Sunday, June 28, 2009

The Many Benefits of Solar Power

Solar power is constantly in the news these days. Electricity made from the bright light of the sun, granted to you free of charge once the basic infrastructure is set up. The grid would benefit immensely if you would install one on your roof right now. Let me explain why.
As is, the electrical grid distributes power from various electricity producing plants to your house, millions of other houses, and businesses. If more electricity is demanded, then the plants have to ramp up the power production. If less is demanded, then they can slow up, maybe shut some things down for maintenance. Plants have to be ready for huge bursts of usage at certain times, like noon in the summer, when almost all the air conditioning goes on at once. Or at 9am when all the workplace computers are switched on all at once. However, they can't maintain that redline all the time.

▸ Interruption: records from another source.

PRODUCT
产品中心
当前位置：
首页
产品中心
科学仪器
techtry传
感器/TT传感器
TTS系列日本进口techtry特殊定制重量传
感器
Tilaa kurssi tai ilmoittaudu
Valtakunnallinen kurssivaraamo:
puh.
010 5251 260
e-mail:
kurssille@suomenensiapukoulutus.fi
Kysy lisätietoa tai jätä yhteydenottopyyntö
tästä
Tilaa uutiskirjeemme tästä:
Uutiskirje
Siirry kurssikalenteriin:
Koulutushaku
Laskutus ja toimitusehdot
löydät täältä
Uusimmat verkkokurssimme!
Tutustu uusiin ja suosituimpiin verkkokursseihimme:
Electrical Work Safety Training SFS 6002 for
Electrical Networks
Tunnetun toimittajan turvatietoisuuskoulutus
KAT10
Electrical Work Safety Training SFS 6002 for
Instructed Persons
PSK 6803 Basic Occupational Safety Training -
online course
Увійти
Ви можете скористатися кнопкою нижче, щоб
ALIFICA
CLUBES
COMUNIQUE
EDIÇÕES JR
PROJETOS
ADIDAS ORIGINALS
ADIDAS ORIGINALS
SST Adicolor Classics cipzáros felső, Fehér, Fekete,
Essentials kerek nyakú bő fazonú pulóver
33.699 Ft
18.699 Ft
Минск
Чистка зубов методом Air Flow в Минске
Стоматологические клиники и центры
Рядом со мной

If you put a solar panel on your roof, it will make power when the sun shines, and distribute it first to your home. When all the demand in your home is met, the excess power leaves through your electrical meter, turning it backwards. (Yes, this means that if you make enough power, the power company pays YOU.) This lessens the demand on the grid, allowing power plants to spend more time in lower-production, casual mode. Of course, for safety, you will need a 3-way switch that allows you to disconnect from the grid. Don't want to fry the technicians that work on the lines, now.
As is, there are some line losses involved. Some of the power sent to you is lost as heat from the resistance in the wires. If everyone put a panel on their roof, power would be made where it is used, lessening these losses. Some power plants would be needed, for institutions that used more power than they can generate, and at night when the panels do not produce power, but some electricity is still used. (Like refrigerators, a little night lighting and so on). Less power is used at night than during the day, because businesses are mostly shut down and less gadgets are in use at night.
A panel network would reduce the spikes in demand by increasing supply, since "daytime" and "high peak demand" are pretty much simultaneous, distribute the load to make the grid more resilient, and produce power without too much environmental trouble. (Coal makes smoke, hydro dams cause flooding, and nuclear power scares people and dumps hot water into the environment).
For safety, all installations need the following: Diodes between panels and the building electrical grid, so that a malfunctioning panel doesn't consume grid current. A 3-way shutoff switch so that wires can be safety de-powered for maintenance. Electrical workers deserve a workplace free from electrocution and death. Anchoring to the roof in case of hurricane or tornado, should they occur in the area, or detachment, that they might be safely put in the basement until the storm is over.
The panels will, as they age, produce less power over time. They should be periodically be replaced with new panels. They will also benefit from a weekly cleaning with window-cleaner, as dust and dirt tend to accumulate on the roof.